[YOUR ASSIGNMENT]
Write out exactly what each line says, starting with the first line below and ending on the one with "(432, 174) none".
*** Opening of THE RECORDS ***
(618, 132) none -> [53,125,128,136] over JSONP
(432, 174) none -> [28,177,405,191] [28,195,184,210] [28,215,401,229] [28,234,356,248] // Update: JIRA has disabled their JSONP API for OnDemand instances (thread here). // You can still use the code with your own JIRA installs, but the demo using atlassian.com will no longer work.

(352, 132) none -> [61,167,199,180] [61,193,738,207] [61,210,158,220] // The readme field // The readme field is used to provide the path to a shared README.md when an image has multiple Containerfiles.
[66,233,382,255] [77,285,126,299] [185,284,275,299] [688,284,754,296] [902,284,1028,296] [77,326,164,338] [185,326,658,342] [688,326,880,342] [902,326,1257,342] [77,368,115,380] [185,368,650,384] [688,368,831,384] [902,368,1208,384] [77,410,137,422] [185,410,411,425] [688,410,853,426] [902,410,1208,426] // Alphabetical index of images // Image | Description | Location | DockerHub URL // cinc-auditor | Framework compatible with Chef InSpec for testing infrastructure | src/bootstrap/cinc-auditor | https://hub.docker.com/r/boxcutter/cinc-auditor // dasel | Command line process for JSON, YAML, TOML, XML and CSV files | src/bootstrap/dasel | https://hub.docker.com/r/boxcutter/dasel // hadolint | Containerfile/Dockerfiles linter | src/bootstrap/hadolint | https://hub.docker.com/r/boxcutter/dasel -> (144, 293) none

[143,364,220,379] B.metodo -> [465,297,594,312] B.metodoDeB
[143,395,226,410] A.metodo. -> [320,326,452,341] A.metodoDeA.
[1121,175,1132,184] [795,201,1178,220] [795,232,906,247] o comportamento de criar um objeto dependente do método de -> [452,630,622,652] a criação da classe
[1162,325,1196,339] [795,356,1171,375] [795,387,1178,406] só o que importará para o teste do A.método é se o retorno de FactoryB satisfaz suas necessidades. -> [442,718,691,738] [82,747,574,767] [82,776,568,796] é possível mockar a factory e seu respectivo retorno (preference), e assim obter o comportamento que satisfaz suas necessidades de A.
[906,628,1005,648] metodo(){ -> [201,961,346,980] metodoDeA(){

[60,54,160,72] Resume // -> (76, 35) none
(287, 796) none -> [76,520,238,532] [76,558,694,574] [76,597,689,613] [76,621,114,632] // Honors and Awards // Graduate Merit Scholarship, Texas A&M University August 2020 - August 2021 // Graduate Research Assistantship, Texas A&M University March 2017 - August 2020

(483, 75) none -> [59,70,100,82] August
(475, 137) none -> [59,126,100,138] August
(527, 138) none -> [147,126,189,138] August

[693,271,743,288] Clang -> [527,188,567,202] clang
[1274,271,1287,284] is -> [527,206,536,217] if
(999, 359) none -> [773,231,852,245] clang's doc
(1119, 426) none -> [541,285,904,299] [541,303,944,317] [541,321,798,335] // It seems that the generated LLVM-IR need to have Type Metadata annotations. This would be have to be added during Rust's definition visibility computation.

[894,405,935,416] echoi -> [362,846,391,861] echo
*** Close of THE RECORDS ***
[SOLUTION TO THE PROBLEM]
(618, 132) none -> [53,125,128,136] over JSONP
(432, 174) none -> [28,177,405,191] [28,195,184,210] [28,215,401,229] [28,234,356,248] // Update: JIRA has disabled their JSONP API for OnDemand instances (thread here). // You can still use the code with your own JIRA installs, but the demo using atlassian.com will no longer work.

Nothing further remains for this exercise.